Required action
In the entries below, find the line containing "right elbow: (325, 875)". Write out that line and all lines after it, exactly, and nothing else.

Limb landmark coordinates:
------------------------------
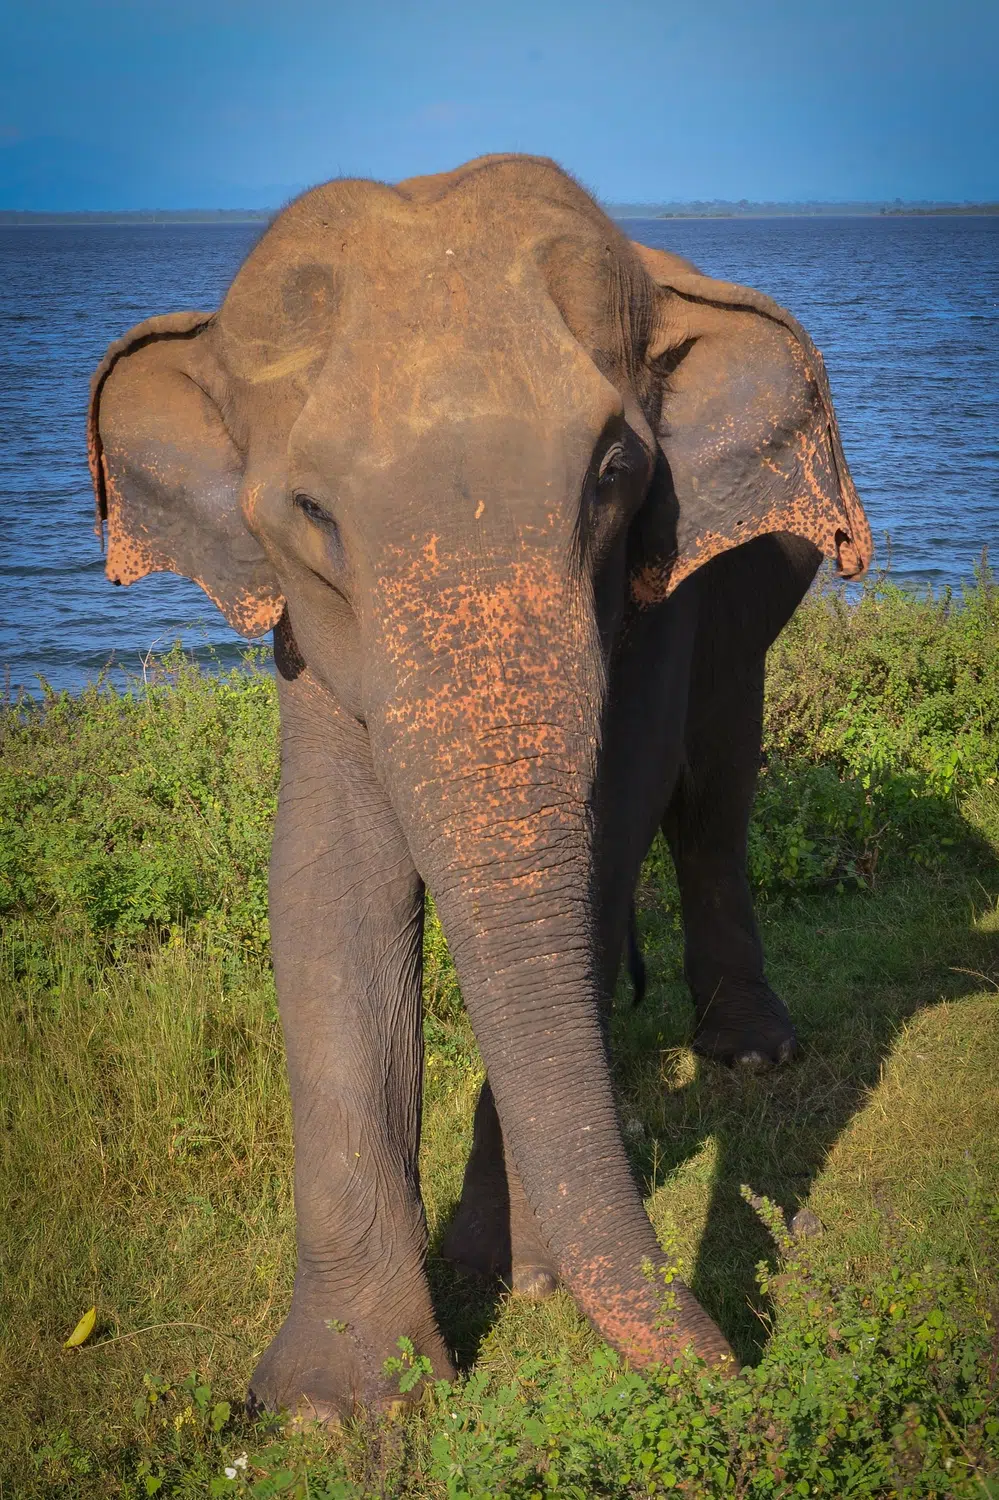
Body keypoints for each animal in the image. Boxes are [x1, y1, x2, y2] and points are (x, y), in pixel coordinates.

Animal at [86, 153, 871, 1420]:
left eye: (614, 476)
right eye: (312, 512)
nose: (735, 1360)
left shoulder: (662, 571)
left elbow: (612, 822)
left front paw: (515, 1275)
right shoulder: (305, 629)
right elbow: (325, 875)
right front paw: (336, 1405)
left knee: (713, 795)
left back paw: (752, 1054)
------------------------------
Your solution
right elbow: (325, 875)
right front paw: (336, 1405)
left knee: (713, 795)
left back paw: (752, 1054)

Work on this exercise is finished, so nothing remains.